● EXTRACT PROVIDED:

______

Over 42% of American adults smoked in 1965. That figure dropped to 14% in 2017.

The other tobacco world is primarily in the developing and undeveloped nations. Altria essentially gave this up when it spun off Philip Morris in 2017. Tobacco lawsuits in the United States were so severe that investors wanted a tobacco “pure play” not plagued by legal issues. Philip Morris’s businesses were overseas.

Financial Trends

Altria’s revenue has grown at a very slow pace recently. In its most recently reported quarter, revenue was $6.86 billion, up from $5.29 billion in the same quarter a year earlier. Per-share earnings were $1.19, compared with $1.08 the year before.

The numbers were in line with analysts’ expectations. However, Altria had to take a write-down of $4.5 billion on the Juul deal.

For the full year, 2019 revenue was $25.1 billion. That was down from $25.4 billion in 2018 and $25.6 billion in 2017. Due to the Juul write-off, it is best to look at operating income for a picture of the three years. The figure was $10.3 billion last year, $9.1 billion in 2018 and $9.5 billion in 2018.

The figures are a perfect example of the extent to which tobacco use has flattened in the United States.

What Does Altria Do?

There are two answers to this question, and both are pertinent to any look at the company.

For decades, Altria was America’s tobacco giant. The firm was previously known as Philip Morris. Its primary product and brand, which accounted for the lion’s share of its sales, was Marlboro.

Philip Morris diversified to expand its portfolio beyond tobacco. It bought the brewer Miller in 1970, General Foods in 1985 and Kraft in 1988. In 2008, Philip Morris was spun out to be the holder of international assets and sales. At that point, Philip Morris International also became its own publicly traded company.

______

● GIVEN PROBLEM 1:
Answer these from the Altria text above, one line each:
(a) What share of American adults smoked in 1965?
(b) What was Altria's revenue for the full year 2019?
(c) Which brewer did Philip Morris buy in 1970?
● GIVEN PROBLEM 2:
Copy the Altria text between "What Does Altria" and "publicly traded company.", inclusive, substituting "Parliament" for "Marlboro".
● GIVEN PROBLEM 3:
Pick up the text about Altria after its last sentence and keep writing it.

______

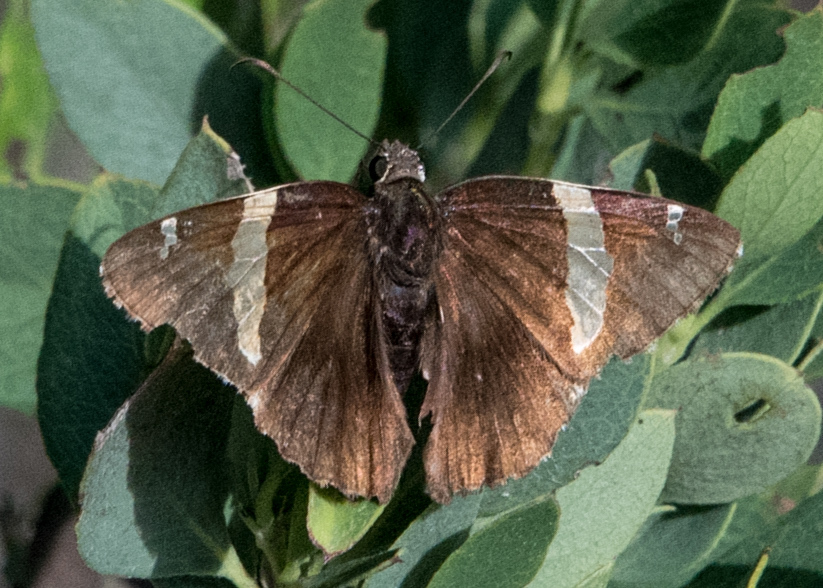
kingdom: Animalia
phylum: Arthropoda
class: Arachnida
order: Scorpiones
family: Bothriuridae
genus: Telegonus
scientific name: Telegonus cellus
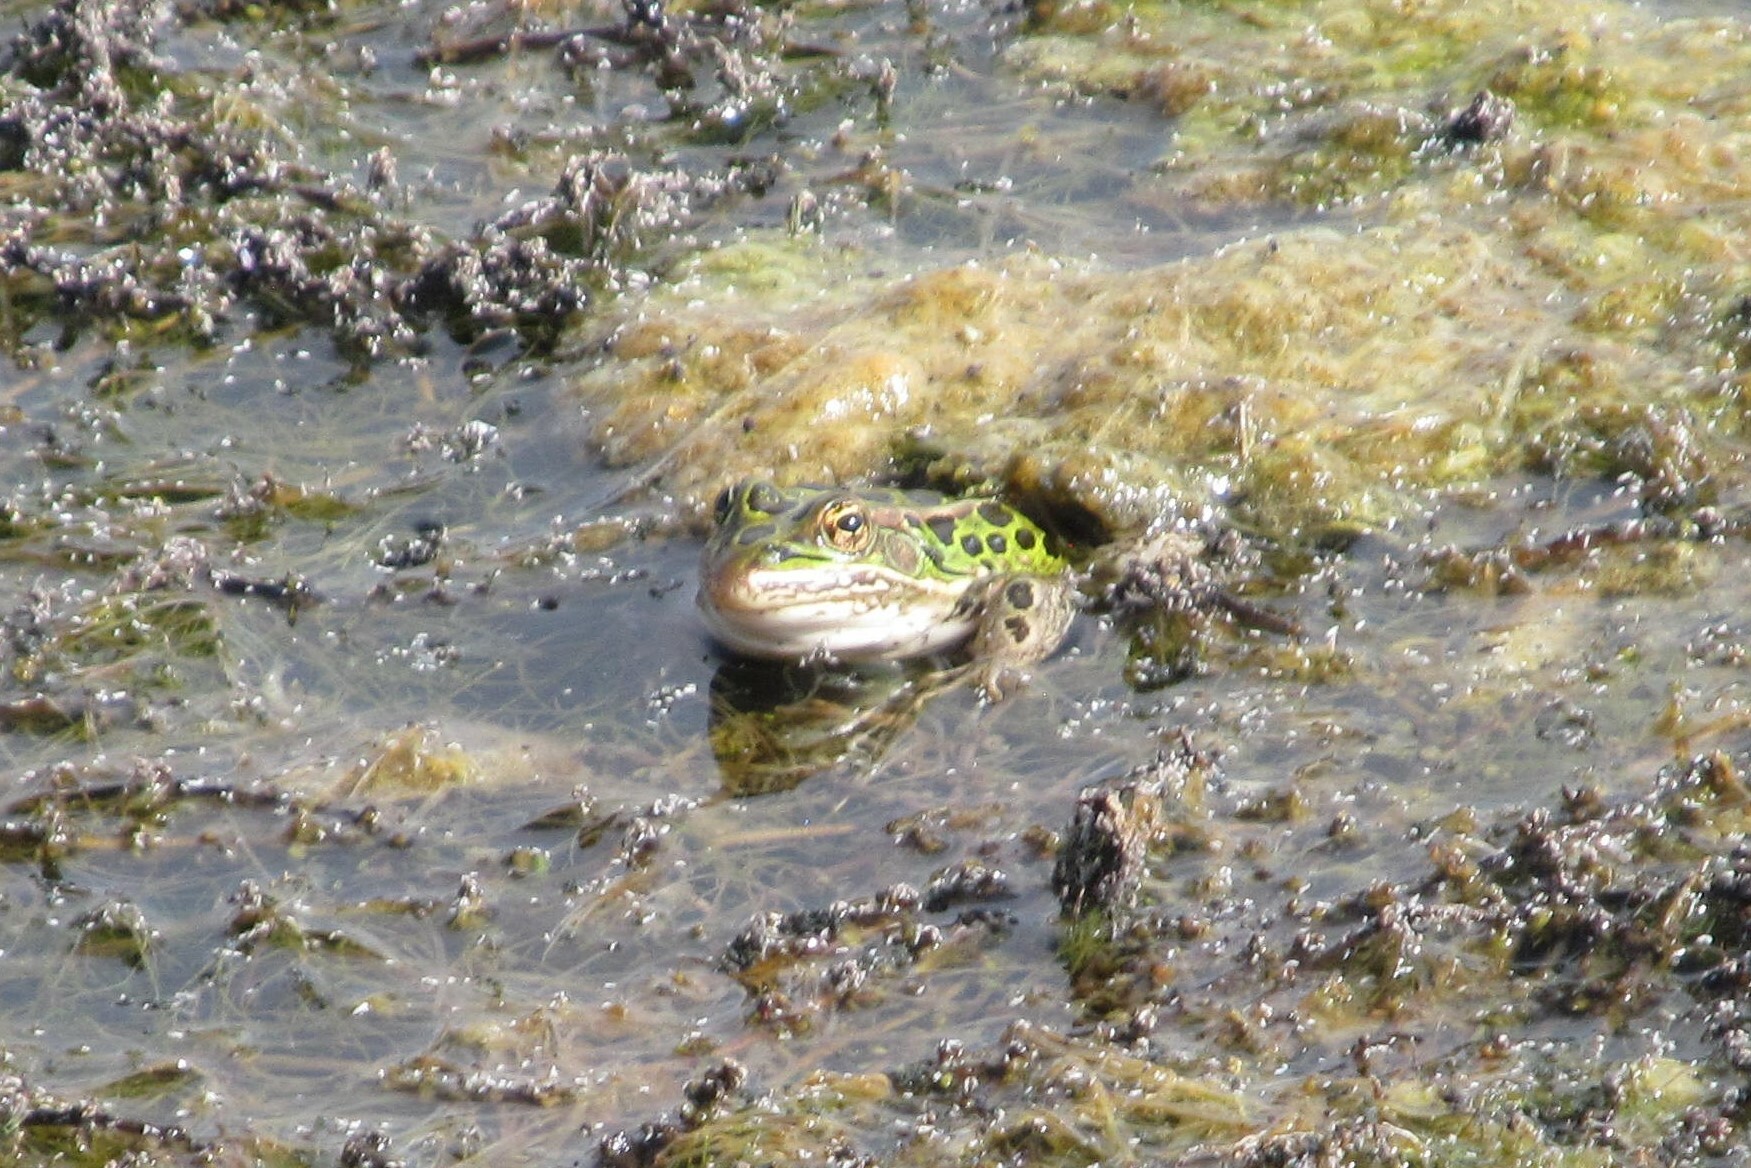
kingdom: Animalia
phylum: Chordata
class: Amphibia
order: Anura
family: Ranidae
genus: Lithobates
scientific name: Lithobates pipiens
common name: Northern leopard frog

______

● FINAL RESULT 1:
(a) Over 42%
(b) $25.1 billion
(c) Miller

● FINAL RESULT 2:
What Does Altria Do?

There are two answers to this question, and both are pertinent to any look at the company.

For decades, Altria was America’s tobacco giant. The firm was previously known as Philip Morris. Its primary product and brand, which accounted for the lion’s share of its sales, was Parliament.

Philip Morris diversified to expand its portfolio beyond tobacco. It bought the brewer Miller in 1970, General Foods in 1985 and Kraft in 1988. In 2008, Philip Morris was spun out to be the holder of international assets and sales. At that point, Philip Morris International also became its own publicly traded company.

● FINAL RESULT 3:
Ironically, late last year Philip Morris International and Altria began merger plans that would have put most of the old company back together. Those plans were quickly abandoned.

In its “second incarnation,” Altria’s revenue comes primarily from Philip Morris USA. Marlboro continues to be its primary brand. Marlboro sales represent 43% of all cigarette sales in the United States. Altria makes the point that this is more than the sales of the next eight domestic brands combined.

Altria also owns U.S. Smokeless Tobacco, John Middleton, Nat Sherman and Ste. Michelle Wine Estates. It employs 7,300 people.

The latest major move by Altria management was that investment in Juul. The strategy was based on the huge and rapidly growing market for e-cigarettes. Many in the industry assume these devices would cut into cigarette sales, particularly among teenagers and young adults. Juul Labs was created in 2017.

Juul had close to three-quarters of the U.S. e-cigarette market at the end of 2018. The federal government became concerned, among other reasons, because of wide e-cigarette use by minors.

The U.S. Food and Drug Administration (FDA) began a major investigation. Juul eventually stopped selling some of the flavors of its e-cigarettes. It said it would also stop using social media to market its products.

Recently, the U.S. Securities and Exchange Commission (SEC) began an investigation into Altria’s Juul investment. Many state attorneys general have started similar probes.

What has become clear recently is that the Juul strategy has collapsed.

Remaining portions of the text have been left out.